--- START ---

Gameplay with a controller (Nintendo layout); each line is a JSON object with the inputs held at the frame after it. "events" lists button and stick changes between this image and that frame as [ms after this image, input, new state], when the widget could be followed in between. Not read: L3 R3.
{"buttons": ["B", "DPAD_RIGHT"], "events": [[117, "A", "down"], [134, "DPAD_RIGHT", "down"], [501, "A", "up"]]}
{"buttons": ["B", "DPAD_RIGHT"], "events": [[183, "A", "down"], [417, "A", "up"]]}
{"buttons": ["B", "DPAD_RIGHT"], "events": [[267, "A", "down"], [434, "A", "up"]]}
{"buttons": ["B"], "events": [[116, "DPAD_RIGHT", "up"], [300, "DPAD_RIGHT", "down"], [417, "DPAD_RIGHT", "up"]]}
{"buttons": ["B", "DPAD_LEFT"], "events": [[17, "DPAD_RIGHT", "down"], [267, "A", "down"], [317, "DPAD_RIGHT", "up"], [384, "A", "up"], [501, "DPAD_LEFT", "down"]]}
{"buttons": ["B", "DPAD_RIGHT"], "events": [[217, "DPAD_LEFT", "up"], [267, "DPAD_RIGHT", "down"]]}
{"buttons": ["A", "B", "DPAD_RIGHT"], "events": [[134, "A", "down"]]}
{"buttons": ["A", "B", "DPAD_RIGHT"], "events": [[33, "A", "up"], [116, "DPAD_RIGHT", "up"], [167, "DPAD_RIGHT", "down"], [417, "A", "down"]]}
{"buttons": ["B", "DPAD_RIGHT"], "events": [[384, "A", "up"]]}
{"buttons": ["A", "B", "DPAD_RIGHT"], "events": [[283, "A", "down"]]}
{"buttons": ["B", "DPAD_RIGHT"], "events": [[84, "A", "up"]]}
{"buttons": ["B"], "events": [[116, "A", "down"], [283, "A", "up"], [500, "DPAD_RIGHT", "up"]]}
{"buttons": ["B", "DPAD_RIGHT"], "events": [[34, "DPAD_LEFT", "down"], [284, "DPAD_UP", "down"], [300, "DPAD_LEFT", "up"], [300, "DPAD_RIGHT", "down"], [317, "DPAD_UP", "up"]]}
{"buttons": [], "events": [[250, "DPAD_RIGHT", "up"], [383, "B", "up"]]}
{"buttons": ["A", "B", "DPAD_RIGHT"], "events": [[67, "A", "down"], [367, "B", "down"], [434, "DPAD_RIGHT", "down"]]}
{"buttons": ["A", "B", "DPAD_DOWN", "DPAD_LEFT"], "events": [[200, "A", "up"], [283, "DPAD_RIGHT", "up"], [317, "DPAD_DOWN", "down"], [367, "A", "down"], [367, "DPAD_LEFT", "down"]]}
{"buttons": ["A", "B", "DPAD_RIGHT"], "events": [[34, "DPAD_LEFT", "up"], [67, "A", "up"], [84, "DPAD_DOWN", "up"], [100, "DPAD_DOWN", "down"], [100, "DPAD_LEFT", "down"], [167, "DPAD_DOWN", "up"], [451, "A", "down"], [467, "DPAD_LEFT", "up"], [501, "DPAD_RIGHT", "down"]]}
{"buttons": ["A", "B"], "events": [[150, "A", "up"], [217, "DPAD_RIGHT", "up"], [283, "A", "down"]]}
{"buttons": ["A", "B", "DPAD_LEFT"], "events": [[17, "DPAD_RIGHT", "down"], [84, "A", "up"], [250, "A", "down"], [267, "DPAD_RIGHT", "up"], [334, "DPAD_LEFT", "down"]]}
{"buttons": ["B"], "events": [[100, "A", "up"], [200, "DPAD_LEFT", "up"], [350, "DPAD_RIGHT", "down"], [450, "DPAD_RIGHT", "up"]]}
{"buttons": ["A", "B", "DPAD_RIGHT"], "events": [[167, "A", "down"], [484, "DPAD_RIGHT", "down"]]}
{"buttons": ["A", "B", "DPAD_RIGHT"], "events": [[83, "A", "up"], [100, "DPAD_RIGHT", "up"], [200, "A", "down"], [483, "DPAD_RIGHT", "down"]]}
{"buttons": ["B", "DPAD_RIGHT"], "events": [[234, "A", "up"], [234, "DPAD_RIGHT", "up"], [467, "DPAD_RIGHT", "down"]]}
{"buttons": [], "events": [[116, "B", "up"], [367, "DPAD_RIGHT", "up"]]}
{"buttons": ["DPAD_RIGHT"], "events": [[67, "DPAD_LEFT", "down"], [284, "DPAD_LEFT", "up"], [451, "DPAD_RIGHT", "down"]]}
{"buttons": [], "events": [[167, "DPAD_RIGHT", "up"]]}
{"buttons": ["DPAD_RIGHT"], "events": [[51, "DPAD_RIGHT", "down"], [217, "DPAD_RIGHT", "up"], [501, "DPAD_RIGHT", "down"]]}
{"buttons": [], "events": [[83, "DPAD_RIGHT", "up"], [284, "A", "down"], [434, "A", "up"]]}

--- END ---

■ TRY IT: All of the data needs to be repeated exactly.

■ COMPLETED TASK:
Gameplay with a controller (Nintendo layout); each line is a JSON object with the inputs held at the frame after it. "events" lists button and stick changes between this image and that frame as [ms after this image, input, new state], when the widget could be followed in between. Not read: L3 R3.
{"buttons": ["B", "DPAD_RIGHT"], "events": [[117, "A", "down"], [134, "DPAD_RIGHT", "down"], [501, "A", "up"]]}
{"buttons": ["B", "DPAD_RIGHT"], "events": [[183, "A", "down"], [417, "A", "up"]]}
{"buttons": ["B", "DPAD_RIGHT"], "events": [[267, "A", "down"], [434, "A", "up"]]}
{"buttons": ["B"], "events": [[116, "DPAD_RIGHT", "up"], [300, "DPAD_RIGHT", "down"], [417, "DPAD_RIGHT", "up"]]}
{"buttons": ["B", "DPAD_LEFT"], "events": [[17, "DPAD_RIGHT", "down"], [267, "A", "down"], [317, "DPAD_RIGHT", "up"], [384, "A", "up"], [501, "DPAD_LEFT", "down"]]}
{"buttons": ["B", "DPAD_RIGHT"], "events": [[217, "DPAD_LEFT", "up"], [267, "DPAD_RIGHT", "down"]]}
{"buttons": ["A", "B", "DPAD_RIGHT"], "events": [[134, "A", "down"]]}
{"buttons": ["A", "B", "DPAD_RIGHT"], "events": [[33, "A", "up"], [116, "DPAD_RIGHT", "up"], [167, "DPAD_RIGHT", "down"], [417, "A", "down"]]}
{"buttons": ["B", "DPAD_RIGHT"], "events": [[384, "A", "up"]]}
{"buttons": ["A", "B", "DPAD_RIGHT"], "events": [[283, "A", "down"]]}
{"buttons": ["B", "DPAD_RIGHT"], "events": [[84, "A", "up"]]}
{"buttons": ["B"], "events": [[116, "A", "down"], [283, "A", "up"], [500, "DPAD_RIGHT", "up"]]}
{"buttons": ["B", "DPAD_RIGHT"], "events": [[34, "DPAD_LEFT", "down"], [284, "DPAD_UP", "down"], [300, "DPAD_LEFT", "up"], [300, "DPAD_RIGHT", "down"], [317, "DPAD_UP", "up"]]}
{"buttons": [], "events": [[250, "DPAD_RIGHT", "up"], [383, "B", "up"]]}
{"buttons": ["A", "B", "DPAD_RIGHT"], "events": [[67, "A", "down"], [367, "B", "down"], [434, "DPAD_RIGHT", "down"]]}
{"buttons": ["A", "B", "DPAD_DOWN", "DPAD_LEFT"], "events": [[200, "A", "up"], [283, "DPAD_RIGHT", "up"], [317, "DPAD_DOWN", "down"], [367, "A", "down"], [367, "DPAD_LEFT", "down"]]}
{"buttons": ["A", "B", "DPAD_RIGHT"], "events": [[34, "DPAD_LEFT", "up"], [67, "A", "up"], [84, "DPAD_DOWN", "up"], [100, "DPAD_DOWN", "down"], [100, "DPAD_LEFT", "down"], [167, "DPAD_DOWN", "up"], [451, "A", "down"], [467, "DPAD_LEFT", "up"], [501, "DPAD_RIGHT", "down"]]}
{"buttons": ["A", "B"], "events": [[150, "A", "up"], [217, "DPAD_RIGHT", "up"], [283, "A", "down"]]}
{"buttons": ["A", "B", "DPAD_LEFT"], "events": [[17, "DPAD_RIGHT", "down"], [84, "A", "up"], [250, "A", "down"], [267, "DPAD_RIGHT", "up"], [334, "DPAD_LEFT", "down"]]}
{"buttons": ["B"], "events": [[100, "A", "up"], [200, "DPAD_LEFT", "up"], [350, "DPAD_RIGHT", "down"], [450, "DPAD_RIGHT", "up"]]}
{"buttons": ["A", "B", "DPAD_RIGHT"], "events": [[167, "A", "down"], [484, "DPAD_RIGHT", "down"]]}
{"buttons": ["A", "B", "DPAD_RIGHT"], "events": [[83, "A", "up"], [100, "DPAD_RIGHT", "up"], [200, "A", "down"], [483, "DPAD_RIGHT", "down"]]}
{"buttons": ["B", "DPAD_RIGHT"], "events": [[234, "A", "up"], [234, "DPAD_RIGHT", "up"], [467, "DPAD_RIGHT", "down"]]}
{"buttons": [], "events": [[116, "B", "up"], [367, "DPAD_RIGHT", "up"]]}
{"buttons": ["DPAD_RIGHT"], "events": [[67, "DPAD_LEFT", "down"], [284, "DPAD_LEFT", "up"], [451, "DPAD_RIGHT", "down"]]}
{"buttons": [], "events": [[167, "DPAD_RIGHT", "up"]]}
{"buttons": ["DPAD_RIGHT"], "events": [[51, "DPAD_RIGHT", "down"], [217, "DPAD_RIGHT", "up"], [501, "DPAD_RIGHT", "down"]]}
{"buttons": [], "events": [[83, "DPAD_RIGHT", "up"], [284, "A", "down"], [434, "A", "up"]]}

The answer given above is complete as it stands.